### What this task involves
From the entries below, copy out every line with "долго" in it.
** Opening Data extracts block **
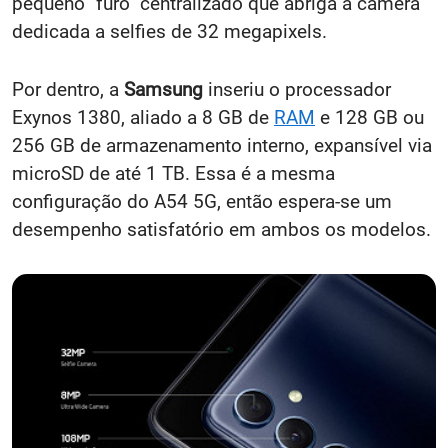
pequeno "furo" centralizado que abriga a câmera
dedicada a selfies de 32 megapixels.
Por dentro, a
Samsung
inseriu o processador
Exynos 1380, aliado a 8 GB de
RAM
e 128 GB ou
256 GB de armazenamento interno, expansível via
microSD de até 1 TB. Essa é a mesma
configuração do
A54 5G, então espera-se um
desempenho satisfatório em ambos os modelos.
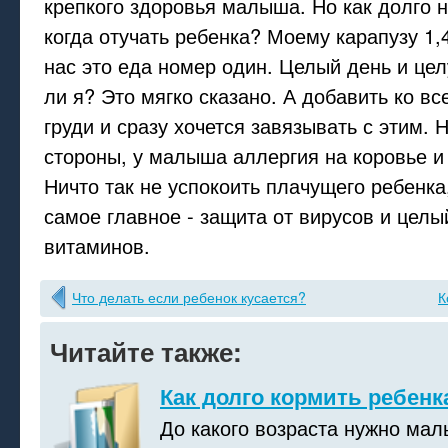
крепкого здоровья малыша. Но как долго 
когда отучать ребенка? Моему карапузу 1,4 
нас это еда номер один. Целый день и цел
ли я? Это мягко сказано. А добавить ко в
груди и сразу хочется завязывать с этим. Н
стороны, у малыша аллергия на коровье и
Ничто так не успокоить плачущего ребенка,
самое главное - защита от вирусов и целы
витаминов.
Что делать если ребенок кусается?
К
Читайте также:
Как долго кормить ребенк
До какого возраста нужно ма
** Closing Data extracts block **
### Response to this exercise
крепкого здоровья малыша. Но как долго 
Как долго кормить ребенк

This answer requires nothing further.